Ever since we moved to Spain, Mr. Dame has been talking up this festival called Las Fallas that takes place every year in Valencia. He described it as a huge pyrotechnic festival with floats and fire, firecrackers and fireworks. I was intrigued. Then he said every day there is an event where there’s absolutely nothing to see, but everyone stands around and just listens to explosions. “That in no way sounds like something I’d like,” I said. Still, he was very excited, so he took a week off from work and we took the high-speed train down to Valencia.
Valencia is the third largest city in Spain, after Madrid and Barcelona. I haven’t been to Barcelona yet, but right away, Valencia felt a bit funkier (but less grand) than Madrid. It’s sun-drenched, palm-tree lined, and paella-scented. We used mega Starpoints to stay at a gorgeous Westin for six nights (points accrued during Mr.Dame in Spain’s one-year stay at our hotelpartment in Yemen while it was operating, in the very loosest of terms, as a Sheraton.
Mr. Dame in Spain really threw himself into this trip. I have never seem him be such a vacation planner. He had us walking all over town to check out all the fallas, which are like floats, but made from especially flammable materials (wood and styrofoam) to facilitate burning. Each neighborhood in Valencia has a committee of folks that raise money all year to pay an artist called a fallero to built a falla for the neighborhood. Most are satirical, many are bawdy and lewd, many are political, and most seem to be influenced more than a little by Disney, having a cartoonish look rather than a realistic one. For all the work that falleros put into these floats — lliterally, they work on them for a full year — and all the money that goes in to them, with some costing half a million dollars, according to one longtime Valencia resident, they just burn them right to the ground on the last night of the festival. Mr.Dame even had us watching an IMAX documentary on the history, and touring a fallas museum to see some recreations of fallas dating back to the 1930s.
So that event that is all about listening to explosions, the mascleta, may have been the most bizarre of the Fallas events. Thousands of people gathered in the main square to hear a symphony of explosions every day during the festival week at 2pm. It was a spectacle, that’s for sure, but I’m not quite sure I could discern musicality in explosions. It might be good to point out here that this would be the worst possible vacation for someone suffering from blast-triggered post-traumatic stress syndrome. There are explosions everywhere, at all times of day, in every setting. “This glass of sangria really hits the BOOOOOOMMMMMM!!!!!!.” “Look at the gargoyles on that old BAAAAMMMMM!!!” “You know, I was thinking CRACK! BAM! BOOOOOOM!” A friend who was with us in Yemen joined us for a few days, and as he pointed out “This is just like Yemen. Perfect weather and constant explosions.”
Finally, on March 19, starting at midnight, the fallas are burned. We watched a few, and man, do they burn fast. And HOT. There was a moment when I thought the burning of an anti-French aristocracy falla would be the end of my face skin as I know it.

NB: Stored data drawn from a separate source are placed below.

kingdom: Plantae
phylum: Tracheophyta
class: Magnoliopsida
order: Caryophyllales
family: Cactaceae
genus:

All in all, a super interesting trip. Honestly, I don’t quite have it me to hang at a festival for an entire week, what with my preference for sleeping 11 hours a night and not being hungover. Mr. Dame is already talking about going back next year.
One last thought: Can you imagine a week long festival of explosions and fire in the U.S.? How many people would drunkenly blow parts of their bodies off? It’s worth noting that I saw zero injuries, which seems incredible because toddlers were throwing explosives into the streets far from the eyes of their seemingly unconcerned parents. I saw not one person barfing in the street. I don’t know which of these is more remarkable.